Having nursed two children well past a year each, I've got to disagree.  Using a pump to take care of over-supply tells your body that you need more milk . . . and it'll make more milk next time, leading to more and more over-supply.  Bringing in a breast pump just complicates a very simple system. 

Yeah, I definitely disagree (see my points above).  All of us posting here have plenty of experience.  (I've nursed my son for 2 years.  The person who has nursed longest isn't 'right').  This just shows that everything about raising babies is completely subjective, depending on differences in the mom and baby, and points to what others have said that it's impossible know exactly what you will need ahead of time, because your baby and your situation will be slightly different than any others.  A manual pump was invaluable to me at the begining, and at various points in the first year.  It *did* help me slowly manage down my oversupply (you can measure how much you're taking out w/ a pump and reduce each time - you can't do that with a baby).  Also, even after my son started eating solids, he would definitely not go more than 3 hours w/o milk.  If I tried to give him more than he wanted to 'hold him over' he would just spit it all up.  So babies will be different.
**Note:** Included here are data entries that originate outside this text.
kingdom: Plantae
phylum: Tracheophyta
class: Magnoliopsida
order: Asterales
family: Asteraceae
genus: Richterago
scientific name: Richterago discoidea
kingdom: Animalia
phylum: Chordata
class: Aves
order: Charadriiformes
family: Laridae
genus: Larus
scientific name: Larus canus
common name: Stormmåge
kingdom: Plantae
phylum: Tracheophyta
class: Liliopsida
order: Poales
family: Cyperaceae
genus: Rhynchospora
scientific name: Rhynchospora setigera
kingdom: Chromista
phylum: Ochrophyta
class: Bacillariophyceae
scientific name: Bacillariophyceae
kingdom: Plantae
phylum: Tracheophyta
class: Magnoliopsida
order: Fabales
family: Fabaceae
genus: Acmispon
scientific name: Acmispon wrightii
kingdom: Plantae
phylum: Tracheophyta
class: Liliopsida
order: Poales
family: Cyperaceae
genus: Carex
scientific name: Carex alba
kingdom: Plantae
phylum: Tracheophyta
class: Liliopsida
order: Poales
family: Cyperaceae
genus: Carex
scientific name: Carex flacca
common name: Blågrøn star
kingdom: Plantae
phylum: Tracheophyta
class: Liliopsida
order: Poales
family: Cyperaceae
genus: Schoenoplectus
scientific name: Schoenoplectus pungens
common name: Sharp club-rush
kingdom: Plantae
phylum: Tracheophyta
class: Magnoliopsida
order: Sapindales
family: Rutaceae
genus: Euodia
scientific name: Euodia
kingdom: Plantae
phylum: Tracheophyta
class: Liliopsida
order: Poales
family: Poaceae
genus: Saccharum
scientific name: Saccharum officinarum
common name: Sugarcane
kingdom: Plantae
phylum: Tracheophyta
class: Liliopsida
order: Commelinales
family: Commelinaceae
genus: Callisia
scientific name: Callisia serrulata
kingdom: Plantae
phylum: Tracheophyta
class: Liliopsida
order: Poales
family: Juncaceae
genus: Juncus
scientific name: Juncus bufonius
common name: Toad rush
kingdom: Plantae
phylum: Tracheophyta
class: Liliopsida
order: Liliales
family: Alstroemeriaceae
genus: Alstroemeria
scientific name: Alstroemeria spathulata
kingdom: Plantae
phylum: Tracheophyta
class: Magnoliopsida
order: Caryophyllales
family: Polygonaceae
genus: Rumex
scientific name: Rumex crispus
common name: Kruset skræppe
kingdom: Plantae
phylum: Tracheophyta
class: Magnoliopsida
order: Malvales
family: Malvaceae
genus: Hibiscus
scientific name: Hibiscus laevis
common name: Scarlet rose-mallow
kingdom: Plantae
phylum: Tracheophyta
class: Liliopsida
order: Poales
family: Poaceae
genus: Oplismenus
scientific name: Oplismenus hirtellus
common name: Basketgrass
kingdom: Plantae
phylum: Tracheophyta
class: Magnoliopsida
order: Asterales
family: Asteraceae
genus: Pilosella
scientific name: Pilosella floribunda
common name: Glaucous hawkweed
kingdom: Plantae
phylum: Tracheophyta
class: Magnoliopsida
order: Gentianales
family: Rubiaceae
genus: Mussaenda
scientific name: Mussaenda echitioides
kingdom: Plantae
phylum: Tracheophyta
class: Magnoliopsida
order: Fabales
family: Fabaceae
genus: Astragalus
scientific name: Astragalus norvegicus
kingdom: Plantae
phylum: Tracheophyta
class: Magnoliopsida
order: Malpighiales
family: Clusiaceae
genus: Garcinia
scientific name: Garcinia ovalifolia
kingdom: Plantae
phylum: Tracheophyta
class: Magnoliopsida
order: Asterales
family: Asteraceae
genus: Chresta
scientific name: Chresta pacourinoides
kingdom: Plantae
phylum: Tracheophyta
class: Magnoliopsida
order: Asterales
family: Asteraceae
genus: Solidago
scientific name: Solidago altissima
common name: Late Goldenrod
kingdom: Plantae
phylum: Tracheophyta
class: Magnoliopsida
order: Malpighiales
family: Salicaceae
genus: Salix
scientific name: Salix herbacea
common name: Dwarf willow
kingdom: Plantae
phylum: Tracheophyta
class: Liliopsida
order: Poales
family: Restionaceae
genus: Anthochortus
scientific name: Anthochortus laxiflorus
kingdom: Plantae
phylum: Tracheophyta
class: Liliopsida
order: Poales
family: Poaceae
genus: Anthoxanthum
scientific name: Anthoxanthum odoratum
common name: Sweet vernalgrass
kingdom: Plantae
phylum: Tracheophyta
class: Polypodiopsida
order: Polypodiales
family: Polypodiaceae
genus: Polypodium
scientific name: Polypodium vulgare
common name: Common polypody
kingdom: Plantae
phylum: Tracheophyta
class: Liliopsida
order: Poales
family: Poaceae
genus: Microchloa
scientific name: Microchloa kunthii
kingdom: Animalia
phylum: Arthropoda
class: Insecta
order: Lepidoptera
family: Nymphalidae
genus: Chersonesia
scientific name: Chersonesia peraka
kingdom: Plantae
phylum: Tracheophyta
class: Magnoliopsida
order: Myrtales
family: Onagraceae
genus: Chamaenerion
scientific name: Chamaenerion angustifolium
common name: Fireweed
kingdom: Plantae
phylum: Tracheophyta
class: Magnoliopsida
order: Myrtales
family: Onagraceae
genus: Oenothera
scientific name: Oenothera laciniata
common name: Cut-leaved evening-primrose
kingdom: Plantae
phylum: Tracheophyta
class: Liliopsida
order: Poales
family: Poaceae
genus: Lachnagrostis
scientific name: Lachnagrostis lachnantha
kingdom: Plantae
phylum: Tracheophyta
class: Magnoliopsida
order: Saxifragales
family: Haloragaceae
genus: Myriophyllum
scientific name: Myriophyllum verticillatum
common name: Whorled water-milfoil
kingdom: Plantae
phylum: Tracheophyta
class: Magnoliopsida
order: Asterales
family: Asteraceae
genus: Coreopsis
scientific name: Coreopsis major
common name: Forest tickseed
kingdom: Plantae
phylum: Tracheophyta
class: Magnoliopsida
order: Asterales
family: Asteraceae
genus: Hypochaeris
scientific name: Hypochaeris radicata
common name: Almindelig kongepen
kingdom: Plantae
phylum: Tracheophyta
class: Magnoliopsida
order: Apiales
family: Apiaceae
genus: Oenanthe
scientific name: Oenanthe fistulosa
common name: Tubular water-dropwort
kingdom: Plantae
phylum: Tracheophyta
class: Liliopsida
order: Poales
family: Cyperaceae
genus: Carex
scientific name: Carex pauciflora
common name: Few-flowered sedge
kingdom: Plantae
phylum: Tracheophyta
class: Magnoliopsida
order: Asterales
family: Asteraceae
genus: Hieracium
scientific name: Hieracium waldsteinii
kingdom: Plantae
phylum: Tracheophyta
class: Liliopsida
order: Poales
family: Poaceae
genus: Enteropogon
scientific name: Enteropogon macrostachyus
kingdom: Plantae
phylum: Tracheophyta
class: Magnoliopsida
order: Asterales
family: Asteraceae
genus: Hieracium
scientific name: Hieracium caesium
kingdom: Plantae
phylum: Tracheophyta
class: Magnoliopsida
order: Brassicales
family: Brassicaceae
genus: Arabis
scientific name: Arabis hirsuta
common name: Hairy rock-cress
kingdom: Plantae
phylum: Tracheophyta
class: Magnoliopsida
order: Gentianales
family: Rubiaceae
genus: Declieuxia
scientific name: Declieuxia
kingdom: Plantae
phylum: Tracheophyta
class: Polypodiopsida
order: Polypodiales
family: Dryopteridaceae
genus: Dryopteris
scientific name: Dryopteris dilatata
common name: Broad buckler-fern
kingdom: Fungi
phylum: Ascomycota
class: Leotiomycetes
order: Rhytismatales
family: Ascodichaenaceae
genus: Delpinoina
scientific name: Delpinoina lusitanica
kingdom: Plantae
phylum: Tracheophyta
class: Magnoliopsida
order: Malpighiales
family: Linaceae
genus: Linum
ITA.  MrsPete, I think you said you went back to work at six months, when your child was already eating solids.  Many moms go back at just a few weeks, and a pump is the only way to maintain supply at that early stage.  I was a freelance writer, working from home, for the first seven years, so I was lucky enough not to be in that category, but I work with tons of moms who come back super early now, and the pump is a lifesaver for them.

Also, some kids can't nurse, for physiological reasons.  Generations ago, they might not have survived.